One of the purposes of the foot is to absorb shock when the heel comes down. This generally occurs in the subtalar joint which is the joint just below the ankle joint. Normal heel strike in most individuals is on the posterior lateral side of the heel, so that is where you will notice excess heel wear on your shoes. If there is limited motion or no motion in the subtalar joint shock will not be adequately absorbed by the foot and this excess shock is sent up the leg, all the way up to the lower back. A lot of this shock may be absorbed in part by the ankle, knee and hip joints, but if any of the excess shock reaches the lower back, over time it may cause issues within the back itself.
So, lack of shock absorption is one issue that may adversely affect the lower back. The next is a limb length discrepancy where one leg is shorter than the other. Most people exhibit some degree of limb length discrepancy but in very general terms, any discrepancy less than one half inch is not considered pathological.

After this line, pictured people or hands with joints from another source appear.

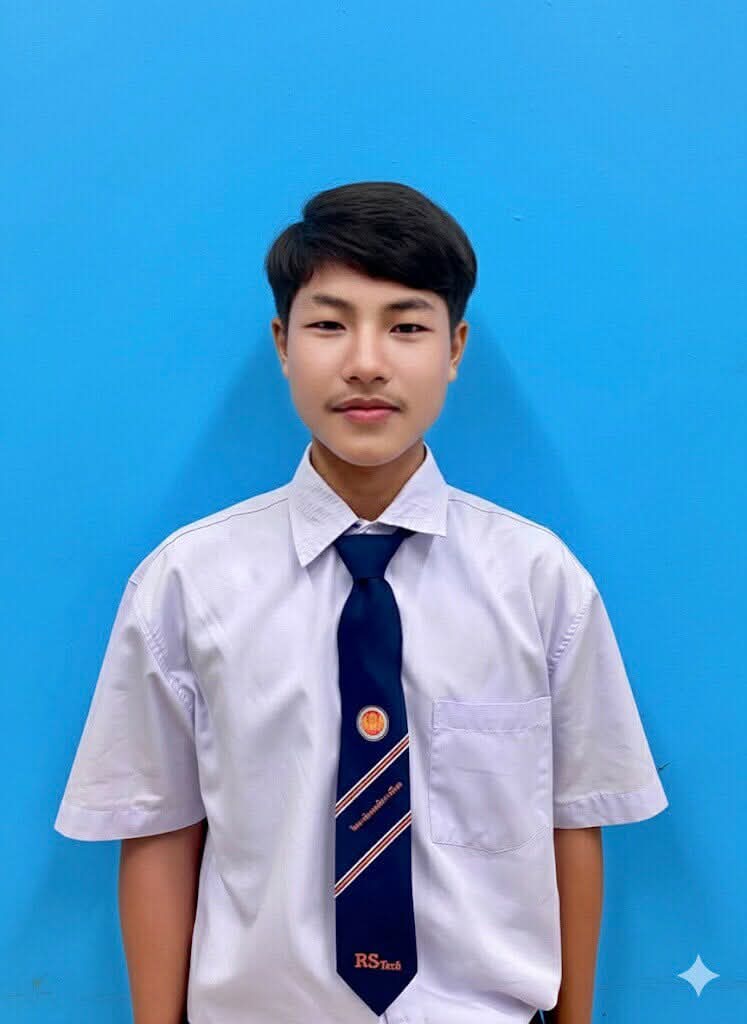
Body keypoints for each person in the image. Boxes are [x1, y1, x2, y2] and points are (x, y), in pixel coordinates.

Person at [54, 181, 668, 1024]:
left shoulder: (537, 580)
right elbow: (159, 828)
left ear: (454, 348)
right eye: (329, 324)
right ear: (282, 343)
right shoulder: (187, 582)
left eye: (406, 326)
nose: (367, 362)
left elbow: (571, 821)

In situations where there is an abnormal discrepancy this may impact the lower back. A flexion deformity of the lower back, lets say from poor posture like not sitting up straight, causes the back of the vertebrae to open up and causes a compression of the front of the vertebrae. Stated simply, the vertebrae do not line up properly. Add to that the situation where there is a limb length discrepancy. The difference in the limb length than cause further exacerbation of the poor alignment on one side of the vertebrae. It can also create a torquing motion in the spine which then causes the muscles on one side of the back to work harder than the other side and that obviously can lead to muscle pain.
There are a few conditions within the foot itself that will alter one's gait just enough to create repetitive stress which in most cases will lead to a foot problem, but in a certain percentage of cases will also lead to back pain.
Some of these include a hallux limitus, which is the inability of the big toe joint to allow the big toe to bend upwards. It is the bending upwards of the big toe that allows us to propel our foot off the ground and move it forward to the next step. If there is a "hitch" in the ability to propel the foot forward, this may manifest itself as lower back pain.
Arthritic changes in the mid portion of the foot is another problematic area. In the mid-stance part of the gait cycle where the foot is supposed to be flat on the ground, any problems in the mid-foot may cause another "hitch" in an otherwise smooth gait cycle and thus lead to pain in the lower back.
Lastly, lack of ankle dorsiflexion which is the foot bending upward relative to the leg at the end point of mid-stance will also have the potential to cause back issues.
Usually, we as foot specialists will see a patient for a specific foot complaint, possibly one of the aforementioned foot problems. In an effort to address the foot issue, we may prescribe an orthotic. Sometimes it can be something as simple as an arch support purchased in a store. More often than not, however, a custom device has to be prescribed in order to accommodate the foot abnormality.
If the orthotic is effective for the foot problem than it would stand to reason that the same orthotic will have a positive effect on the lower back. It is not to say that an orthotic will cure a lower back problem, but if it can be determined that part of the back pain is coming from a foot malfunction, than an orthotic will be very helpful.
As I mentioned earlier, if your back pain is most noticeable after long periods of standing or if it seems to worsen after you have been doing much walking, then it is important to have your feet evaluated as well as your gait cycle.